OPERATION: MINDCRIME

Geoff Tate ist ein mutiger Mann. Während seine ehemaligen Kollegen mit einer ordentlichen, aber konventionellen Platte auf Nummer sicher gehen, veröffentlicht der ehemalige Queensryche-Frontmann unter dem Namen OPERATION: MINDCRIME ein sehr spannendes, komplexes, aber auch alles andere als leicht zugängliches Konzeptalbum, das den ersten Teil einer Trilogie darstellt. Dazu passend spricht der Frontmann, der sich als sehr freundlicher und höflicher Interviewpartner herausstellt, mit der Gelassenheit von jemandem, der niemandem mehr etwas beweisen muss.

Zunächst einmal: Warum hast du gerade diesen Bandnamen gewählt? Natürlich ist es der Name eines bekannten und beliebten Albums, andererseits aber hängen auch ganz schön viele Erwartungen daran.

»Meines Erachtens kann man sich nie sicher sein, was die Leute erwarten. Und weil man letztlich keine Vorhersagen machen kann, lohnt es sich auch nicht, darüber nachzudenken. Der Name soll ausdrücken, für was ich stehe, nämlich Konzeptalben, die Geschichten erzählen. Wobei ich auch eher OMC benutze, weil OPERATION: MINDCRIME dann doch ziemlich lang ist (lacht).«

Worum geht´s denn in der Geschichte von „The Key“?
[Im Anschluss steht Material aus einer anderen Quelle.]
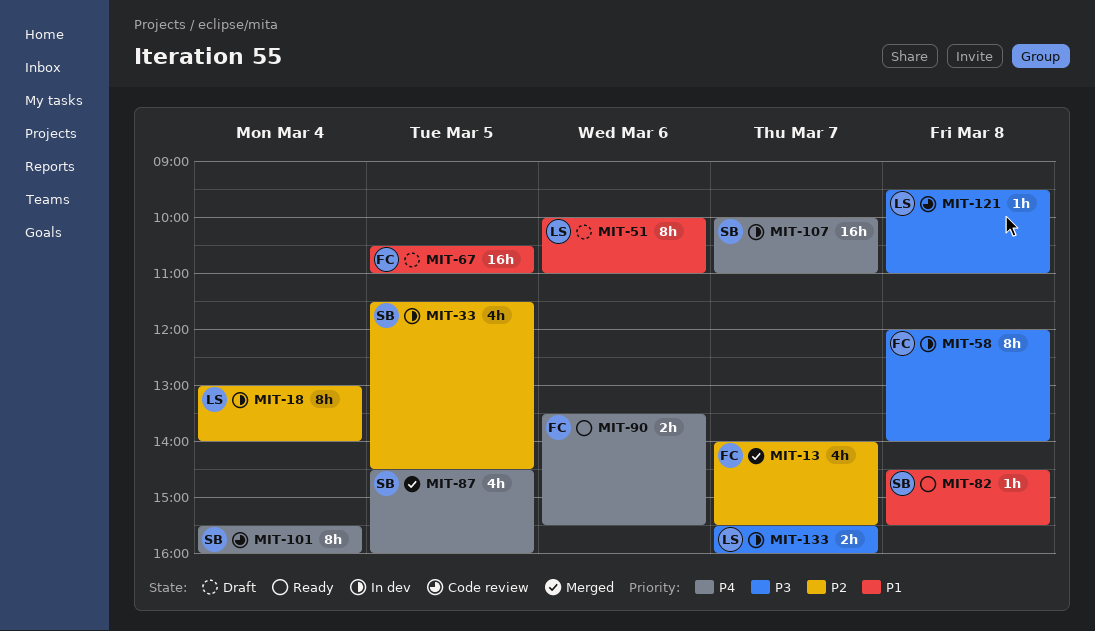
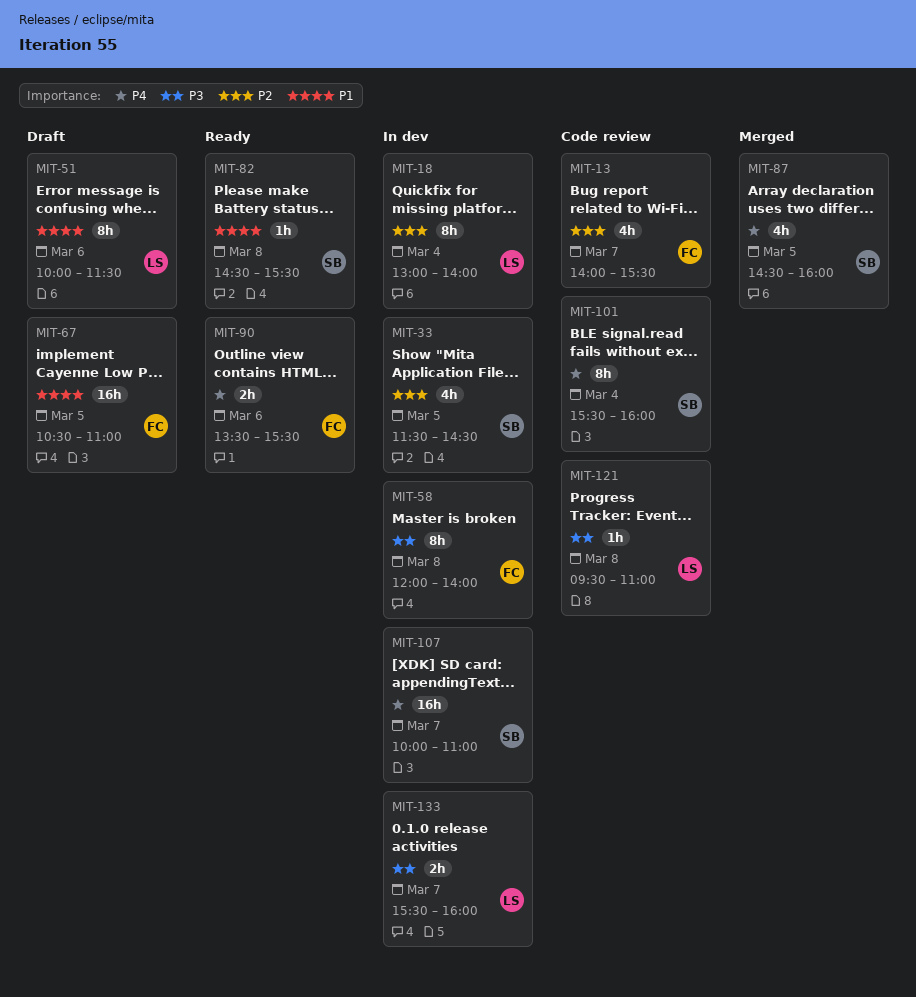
MIT-13, status: Merged -> Code review
MIT-51, ends: 11:00 -> 11:30

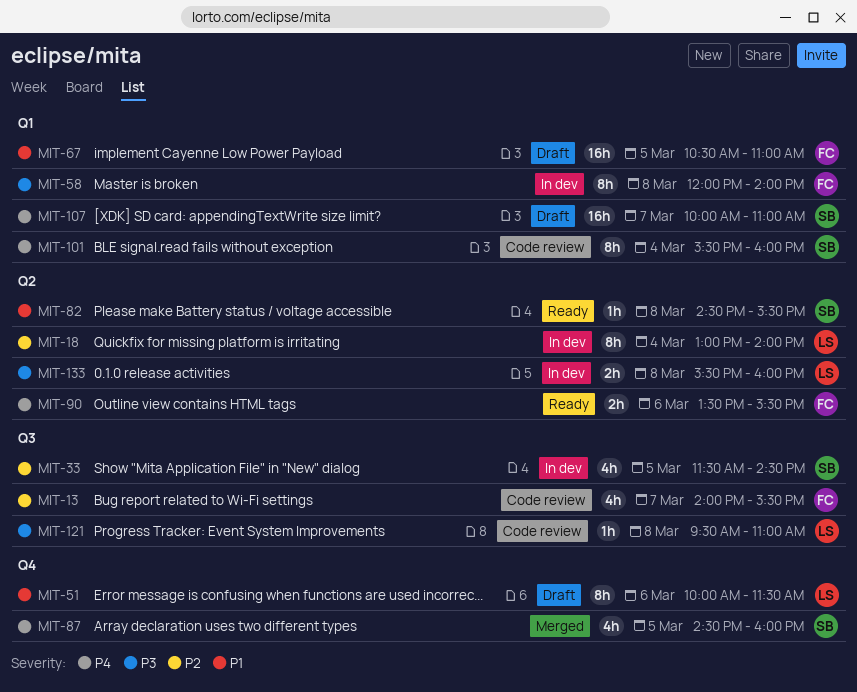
MIT-107, status: In dev -> Draft
MIT-133, day: Mar 7 -> Mar 8

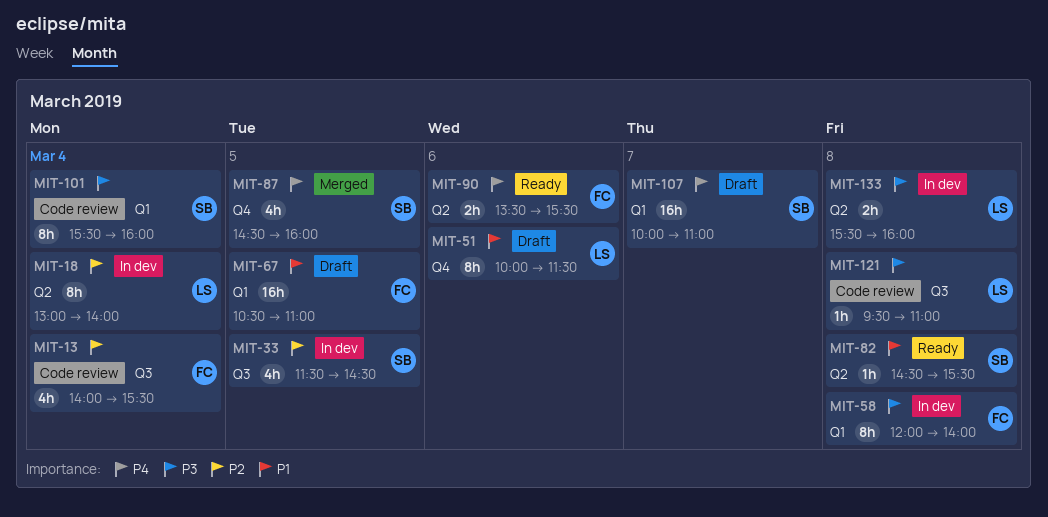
MIT-13, day: Mar 7 -> Mar 4
MIT-101, priority: P4 -> P3

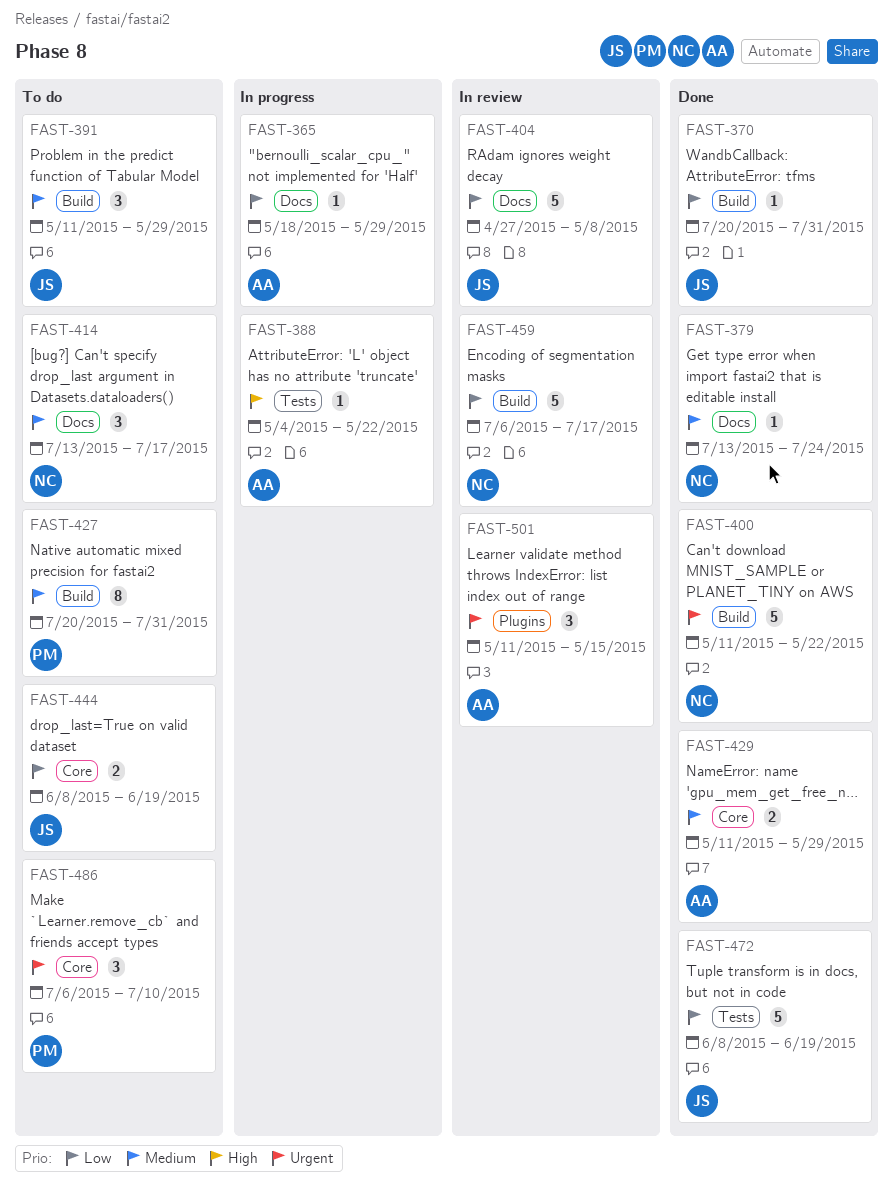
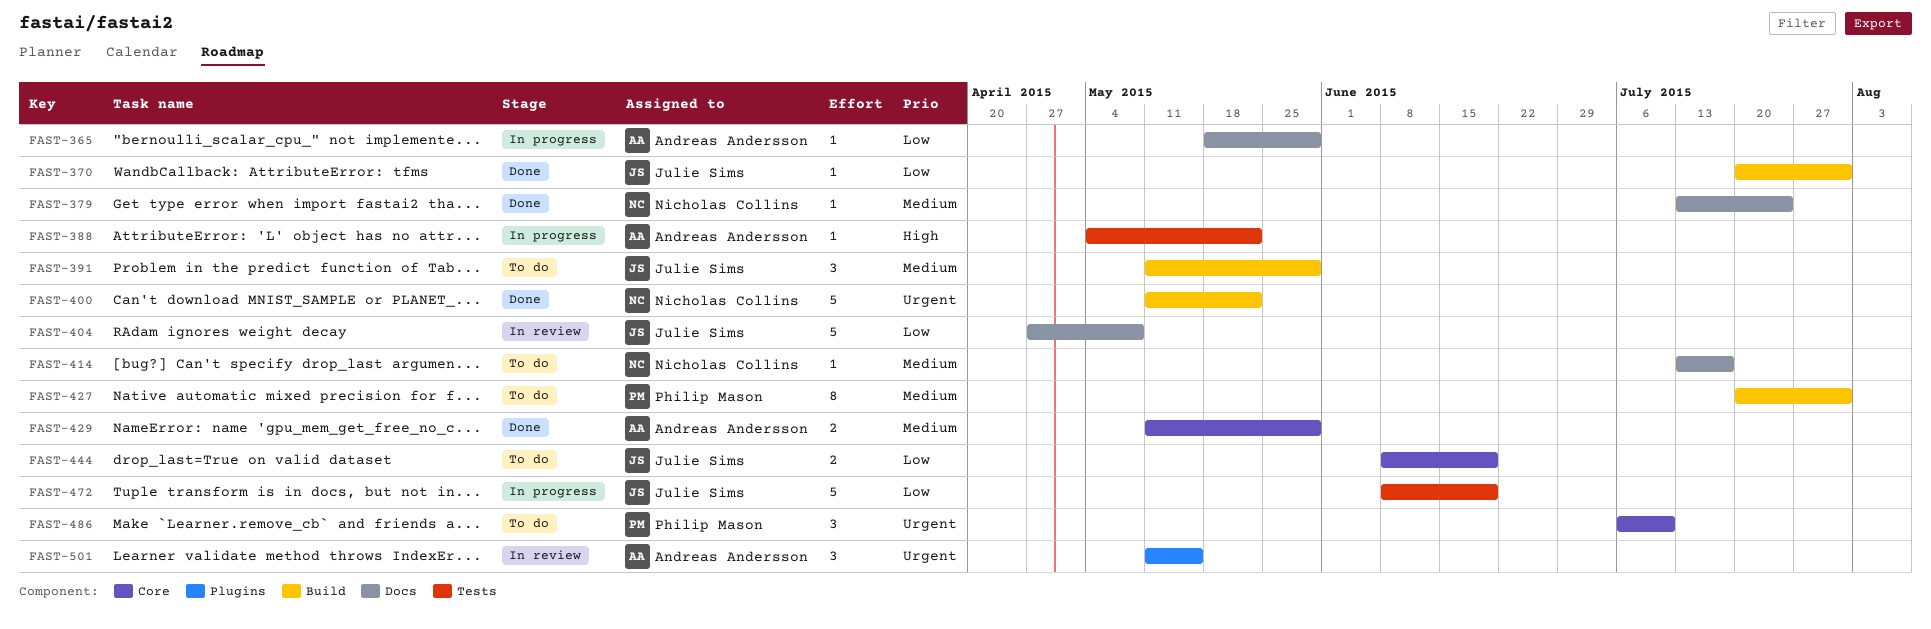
FAST-414, estimate: 3 -> 1
FAST-459: present -> none
FAST-472, status: Done -> In progress

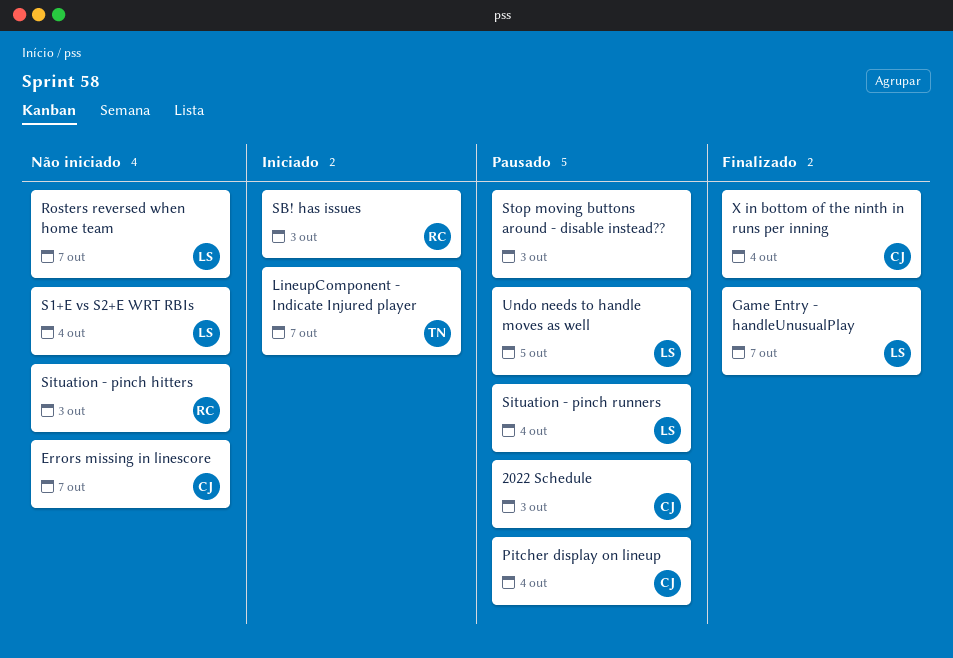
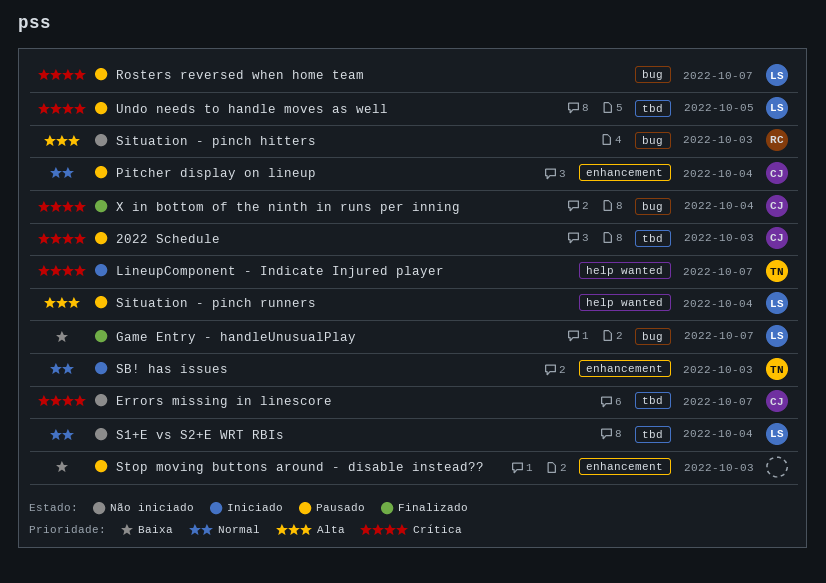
Rosters reversed when home team, status: Não iniciado -> Pausado
SB! has issues, owner: RC -> TN

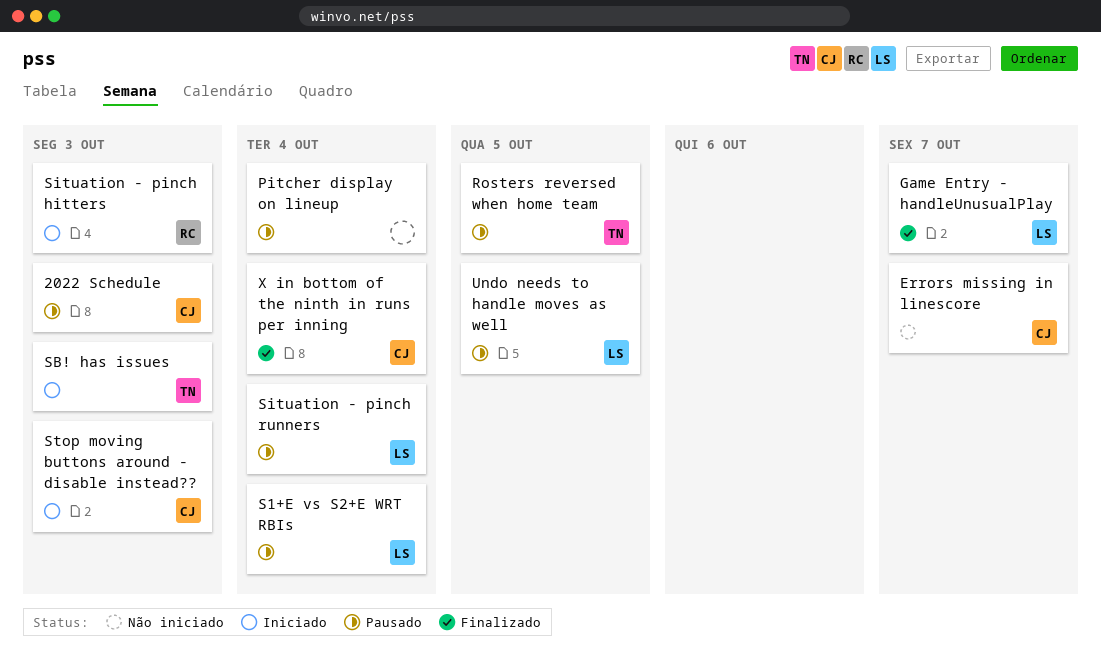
LineupComponent - Indicate Injured player: present -> none
Pitcher display on lineup, owner: CJ -> none
Rosters reversed when home team, owner: LS -> TN
Rosters reversed when home team, due: Oct 7 -> Oct 5
S1+E vs S2+E WRT RBIs, status: Não iniciado -> Pausado
Situation - pinch hitters, status: Não iniciado -> Iniciado
Stop moving buttons around - disable instead??, status: Pausado -> Iniciado
Stop moving buttons around - disable instead??, owner: none -> CJ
»Hast du Kinder? Wenn man Kinder hat, ist es ein wenig so, als würde man sie programmieren. Wobei ich mit „programmieren“ meine, dass man ihnen etwas beibringt, zum Beispiel Definitionen. Man sagt ihnen etwa, was ein Auto ist und was ein Hund. Auf diese Weise definiert man, was ihre Realität ist, und sie selbst erweitern das...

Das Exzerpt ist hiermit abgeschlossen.